Quando nel 1980 Garzanti pubblica Il tredicesimo invitato di Fernanda Romagnoli, il nome della poetessa non è noto a gran parte del pubblico, anche specialistico. Eppure, la silloge ha in sé un vigore espressivo che non teme confronti con la lirica coeva. Basta dare uno sguardo ai primi versi della poesia eponima: “Grazie – ma qui che aspetto? / Io qui non mi trovo. Io fra voi / sto come il tredicesimo invitato, / per cui viene aggiunto un panchetto / e mangia nel piatto scompagnato. / E fra tutti che parlano – lui ascolta. / Fra tante risa – cerca di sorridere […]”. Attilio Bertolucci si accorge della ferita oscura racchiusa in quel libro lancinante e indica la Romagnoli – in un’intervista del ’91, ovvero cinque anni dopo la sua morte – come autrice “di sicuro valore” assieme ad Amelia Rosselli e Alda Merini. L’ampia antologia La folle tentazione dell’eterno, uscita per il coraggioso editore Interno Poesia, tenta di colmare una lacuna nella sistemazione storica della letteratura italiana del dopoguerra, spesso ingolfata nel rigido canone della neoavanguardia.

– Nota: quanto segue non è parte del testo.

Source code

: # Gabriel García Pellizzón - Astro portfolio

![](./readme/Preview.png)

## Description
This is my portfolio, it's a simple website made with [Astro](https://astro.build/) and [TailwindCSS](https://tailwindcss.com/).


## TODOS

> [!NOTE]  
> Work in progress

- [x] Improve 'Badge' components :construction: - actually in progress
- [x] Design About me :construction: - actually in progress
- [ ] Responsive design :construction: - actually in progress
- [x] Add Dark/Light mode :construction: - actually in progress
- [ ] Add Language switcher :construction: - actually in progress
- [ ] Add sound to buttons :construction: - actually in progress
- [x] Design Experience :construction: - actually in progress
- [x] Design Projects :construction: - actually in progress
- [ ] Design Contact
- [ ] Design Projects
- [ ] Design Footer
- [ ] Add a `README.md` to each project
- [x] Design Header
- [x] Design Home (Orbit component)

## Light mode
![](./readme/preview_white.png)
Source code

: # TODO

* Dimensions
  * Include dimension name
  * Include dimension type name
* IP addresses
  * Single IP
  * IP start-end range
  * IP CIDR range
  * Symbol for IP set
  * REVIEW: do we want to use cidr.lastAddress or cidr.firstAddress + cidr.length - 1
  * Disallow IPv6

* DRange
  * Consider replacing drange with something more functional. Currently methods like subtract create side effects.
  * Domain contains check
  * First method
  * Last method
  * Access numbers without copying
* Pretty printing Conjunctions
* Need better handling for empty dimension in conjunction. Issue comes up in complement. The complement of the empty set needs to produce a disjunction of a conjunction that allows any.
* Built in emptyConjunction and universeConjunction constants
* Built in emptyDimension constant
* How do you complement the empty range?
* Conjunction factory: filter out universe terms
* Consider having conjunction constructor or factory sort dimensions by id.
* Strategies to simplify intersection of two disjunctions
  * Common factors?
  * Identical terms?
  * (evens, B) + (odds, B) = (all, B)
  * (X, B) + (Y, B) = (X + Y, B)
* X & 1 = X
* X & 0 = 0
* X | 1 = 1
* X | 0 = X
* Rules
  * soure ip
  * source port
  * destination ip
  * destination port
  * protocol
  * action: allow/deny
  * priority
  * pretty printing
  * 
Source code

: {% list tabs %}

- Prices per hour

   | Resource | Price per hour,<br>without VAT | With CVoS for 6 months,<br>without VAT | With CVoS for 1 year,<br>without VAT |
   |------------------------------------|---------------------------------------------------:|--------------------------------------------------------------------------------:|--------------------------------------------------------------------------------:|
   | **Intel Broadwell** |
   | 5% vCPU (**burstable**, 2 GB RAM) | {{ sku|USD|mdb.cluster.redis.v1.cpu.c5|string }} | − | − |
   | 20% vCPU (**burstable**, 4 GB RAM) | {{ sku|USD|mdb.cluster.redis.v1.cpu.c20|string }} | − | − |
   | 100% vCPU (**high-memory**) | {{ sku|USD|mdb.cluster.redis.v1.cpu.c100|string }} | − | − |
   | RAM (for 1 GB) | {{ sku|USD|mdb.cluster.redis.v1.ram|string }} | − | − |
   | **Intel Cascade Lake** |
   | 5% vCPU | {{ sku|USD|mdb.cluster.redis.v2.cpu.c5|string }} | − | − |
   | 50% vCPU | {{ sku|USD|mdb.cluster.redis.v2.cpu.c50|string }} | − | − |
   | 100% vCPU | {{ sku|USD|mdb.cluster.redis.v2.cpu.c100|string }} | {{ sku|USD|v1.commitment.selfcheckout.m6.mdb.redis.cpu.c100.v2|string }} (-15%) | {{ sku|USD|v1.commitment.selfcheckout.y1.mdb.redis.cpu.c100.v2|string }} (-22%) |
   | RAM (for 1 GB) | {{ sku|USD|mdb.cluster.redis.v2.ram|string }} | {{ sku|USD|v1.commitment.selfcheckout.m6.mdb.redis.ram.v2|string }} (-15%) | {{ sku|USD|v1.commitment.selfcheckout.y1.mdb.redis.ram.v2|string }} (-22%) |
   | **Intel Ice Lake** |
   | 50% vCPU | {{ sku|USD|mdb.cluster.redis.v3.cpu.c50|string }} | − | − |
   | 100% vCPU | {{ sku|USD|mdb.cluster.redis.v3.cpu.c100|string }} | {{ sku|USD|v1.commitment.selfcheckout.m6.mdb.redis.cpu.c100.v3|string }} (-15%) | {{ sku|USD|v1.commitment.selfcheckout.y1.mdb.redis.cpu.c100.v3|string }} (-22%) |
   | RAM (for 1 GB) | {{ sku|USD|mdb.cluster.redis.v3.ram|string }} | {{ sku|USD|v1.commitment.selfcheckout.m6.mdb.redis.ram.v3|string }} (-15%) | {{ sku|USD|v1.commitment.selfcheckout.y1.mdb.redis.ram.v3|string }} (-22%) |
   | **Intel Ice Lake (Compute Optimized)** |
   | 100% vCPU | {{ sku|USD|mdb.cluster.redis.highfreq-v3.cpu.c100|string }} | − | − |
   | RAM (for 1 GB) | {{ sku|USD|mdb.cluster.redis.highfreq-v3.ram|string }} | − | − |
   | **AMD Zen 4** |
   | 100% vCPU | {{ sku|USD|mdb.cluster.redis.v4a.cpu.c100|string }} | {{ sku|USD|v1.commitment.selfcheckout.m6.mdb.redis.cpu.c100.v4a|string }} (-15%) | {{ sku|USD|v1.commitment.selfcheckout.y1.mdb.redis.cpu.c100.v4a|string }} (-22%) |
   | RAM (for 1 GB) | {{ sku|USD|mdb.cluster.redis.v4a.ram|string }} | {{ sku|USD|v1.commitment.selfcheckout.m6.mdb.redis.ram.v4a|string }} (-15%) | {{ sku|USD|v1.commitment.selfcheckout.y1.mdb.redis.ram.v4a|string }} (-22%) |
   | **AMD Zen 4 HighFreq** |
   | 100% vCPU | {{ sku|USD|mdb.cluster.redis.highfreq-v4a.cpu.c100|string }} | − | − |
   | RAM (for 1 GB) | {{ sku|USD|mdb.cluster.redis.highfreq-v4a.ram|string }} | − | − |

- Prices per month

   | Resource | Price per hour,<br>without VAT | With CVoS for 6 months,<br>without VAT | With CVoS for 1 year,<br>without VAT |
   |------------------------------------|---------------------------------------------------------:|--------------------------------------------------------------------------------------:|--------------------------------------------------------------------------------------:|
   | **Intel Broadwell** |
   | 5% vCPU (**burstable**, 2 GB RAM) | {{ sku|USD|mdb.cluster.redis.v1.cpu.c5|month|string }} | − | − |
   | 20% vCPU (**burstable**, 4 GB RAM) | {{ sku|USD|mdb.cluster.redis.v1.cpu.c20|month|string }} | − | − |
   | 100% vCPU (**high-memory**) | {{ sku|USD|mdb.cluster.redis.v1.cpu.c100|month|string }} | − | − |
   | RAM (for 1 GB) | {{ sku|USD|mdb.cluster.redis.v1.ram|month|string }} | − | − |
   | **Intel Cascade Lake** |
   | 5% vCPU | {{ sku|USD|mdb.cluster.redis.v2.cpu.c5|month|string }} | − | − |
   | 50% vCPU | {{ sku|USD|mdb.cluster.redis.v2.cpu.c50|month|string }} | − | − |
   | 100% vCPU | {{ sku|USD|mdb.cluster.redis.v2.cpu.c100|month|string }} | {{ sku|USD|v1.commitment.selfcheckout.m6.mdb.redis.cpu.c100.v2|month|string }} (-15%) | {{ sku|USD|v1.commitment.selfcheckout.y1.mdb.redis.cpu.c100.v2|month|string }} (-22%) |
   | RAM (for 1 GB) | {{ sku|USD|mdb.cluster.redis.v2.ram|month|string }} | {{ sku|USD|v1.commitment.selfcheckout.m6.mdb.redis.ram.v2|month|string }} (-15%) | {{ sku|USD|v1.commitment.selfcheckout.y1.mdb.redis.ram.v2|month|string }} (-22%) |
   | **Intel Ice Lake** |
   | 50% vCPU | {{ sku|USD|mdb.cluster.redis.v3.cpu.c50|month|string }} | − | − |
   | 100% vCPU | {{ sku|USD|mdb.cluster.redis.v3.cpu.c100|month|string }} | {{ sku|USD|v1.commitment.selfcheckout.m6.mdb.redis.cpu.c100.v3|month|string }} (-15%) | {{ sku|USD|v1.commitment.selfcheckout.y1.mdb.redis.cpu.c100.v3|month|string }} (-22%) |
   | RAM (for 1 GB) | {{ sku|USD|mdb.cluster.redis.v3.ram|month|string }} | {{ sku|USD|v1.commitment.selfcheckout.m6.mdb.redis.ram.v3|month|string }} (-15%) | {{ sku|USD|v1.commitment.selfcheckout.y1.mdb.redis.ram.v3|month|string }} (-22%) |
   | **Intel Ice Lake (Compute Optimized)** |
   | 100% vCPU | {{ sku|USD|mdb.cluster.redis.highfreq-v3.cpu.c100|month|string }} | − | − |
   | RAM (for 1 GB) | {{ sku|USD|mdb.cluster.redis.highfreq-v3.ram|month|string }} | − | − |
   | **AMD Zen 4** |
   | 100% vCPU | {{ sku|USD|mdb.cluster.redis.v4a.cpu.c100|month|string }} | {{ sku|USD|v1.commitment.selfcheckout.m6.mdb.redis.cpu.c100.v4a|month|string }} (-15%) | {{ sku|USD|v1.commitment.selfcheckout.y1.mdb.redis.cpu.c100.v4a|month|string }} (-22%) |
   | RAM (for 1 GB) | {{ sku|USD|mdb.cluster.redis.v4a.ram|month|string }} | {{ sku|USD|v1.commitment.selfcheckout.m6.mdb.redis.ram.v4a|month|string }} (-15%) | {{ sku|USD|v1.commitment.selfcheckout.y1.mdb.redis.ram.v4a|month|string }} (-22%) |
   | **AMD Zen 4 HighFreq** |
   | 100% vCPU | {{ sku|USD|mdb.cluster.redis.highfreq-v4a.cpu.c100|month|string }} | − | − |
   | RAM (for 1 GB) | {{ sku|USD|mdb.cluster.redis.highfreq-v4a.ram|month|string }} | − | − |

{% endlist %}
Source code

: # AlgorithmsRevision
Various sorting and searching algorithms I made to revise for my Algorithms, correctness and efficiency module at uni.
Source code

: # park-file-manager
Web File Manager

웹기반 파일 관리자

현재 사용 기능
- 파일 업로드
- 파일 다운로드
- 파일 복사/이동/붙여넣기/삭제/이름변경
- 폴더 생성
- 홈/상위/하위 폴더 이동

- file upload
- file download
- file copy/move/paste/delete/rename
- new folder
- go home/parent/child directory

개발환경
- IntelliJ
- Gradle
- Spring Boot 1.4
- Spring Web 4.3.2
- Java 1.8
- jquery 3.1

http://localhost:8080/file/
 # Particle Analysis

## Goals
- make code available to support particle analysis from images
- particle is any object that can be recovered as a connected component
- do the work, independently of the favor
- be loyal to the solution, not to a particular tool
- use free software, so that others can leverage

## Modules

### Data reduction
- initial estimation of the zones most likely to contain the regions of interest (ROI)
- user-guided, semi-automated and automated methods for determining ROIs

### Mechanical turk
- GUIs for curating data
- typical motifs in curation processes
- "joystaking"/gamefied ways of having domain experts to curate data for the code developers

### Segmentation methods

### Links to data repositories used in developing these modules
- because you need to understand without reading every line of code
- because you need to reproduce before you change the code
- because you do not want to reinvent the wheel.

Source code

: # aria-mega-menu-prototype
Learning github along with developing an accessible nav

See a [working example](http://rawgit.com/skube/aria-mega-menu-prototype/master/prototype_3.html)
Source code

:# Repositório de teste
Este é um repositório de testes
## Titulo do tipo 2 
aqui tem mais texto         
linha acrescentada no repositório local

Paolo Lagazzi – curatore del collected assieme a Caterina Raganella (figlia della poetessa) –, che non reputa la Romagnoli, classe 1916, inferiore a mostri sacri come Dickinson, Szymborska, Bishop, Plath e Pizarnik, si domanda con un certo ardore nel saggio introduttivo, In sangue e in fuoco: le vertigini dell’anima: “Dove mai, quando mai altri poeti moderni avevano, in Italia e non solo, toccato simili, sfolgoranti altezze visionarie e mistiche o erano sprofondati in tali abissi di verità creaturale, di strazio umano, di estatica povertà?”.
Se è vero che il realismo creaturale e la povertà epistemologica francescana ci riportano a influenze betocchiane (Betocchi fu peraltro ammiratore di Fernanda, così come lo fu Sereni), la natura intimamente sapienziale di Capriccio (1943), Berretto rosso (1965), Confiteor (1973) e del postumo Mar Rosso (1997) testimonia una voce del tutto sganciata da referenti analogici, un dettato pienamente compiuto nel suo “esilio metafisico”. Esemplare a questo proposito è la prima strofa di Libertà, testo fra i più densi sempre de Il tredicesimo invitato: “Fu pura diserzione. / Silenziosa vedetta mi scortava / all’estuario del tempo. / Lo spazio si sfilava dai miei piedi, / mal cucito sudario. / Non v’era qui altro metro che l’eterno. / Non v’era riva fuor che lo splendore. / Mia minuscola lampada – arsa viva! […]”. Il raggio di tale splendore dell’imperituro è tutto asserragliato, come osserva ancora Lagazzi, in “quella luce che si annida tra le ferite e le umiliazioni delle creature, quella luce che è il dono umile e sublime di Cristo”. La presenza del Cristo è filtrata dal Vangelo di Luca, dall’Apocalisse, da Ildegarda di Bingen e da Tommaso d’Aquino: lo attesta Quando, lirica paradigmatica di Berretto rosso: “[…] Quando il mio Dio m’assedia / da un’aurora qualunque, / al mio povero corpo imponendo / il suo innesto divino / la folle tentazione dell’eterno: // ed io, abbagliata, più non mi difendo / – confitta dal limo terrestre / come uno spino –”.
Ricreatrice della rima, profondamente toccata da istinti musicali, dotata di impareggiabile veemenza visionaria, Romagnoli utilizza una lingua corrusca e cromatica, che è l’esatta radiografia del suo spirito tellurico, fluorescente, consumato nel “tormento / di vivere sempre in agguato”. Dopo l’importante florilegio curato da Donatella Bisutti per Scheiwiller (Il tredicesimo invitato e altre poesie, 2003), La folle tentazione dell’eterno – corredata di alcuni cenni sulla vita di Fernanda, riportati da Caterina Raganella, e di una puntuale nota filologica a opera di Laura Toppan e Ambra Zorat – è senza dubbio lo sforzo più serio e completo per riportare all’attenzione critica un’autrice di grande spessore poetico.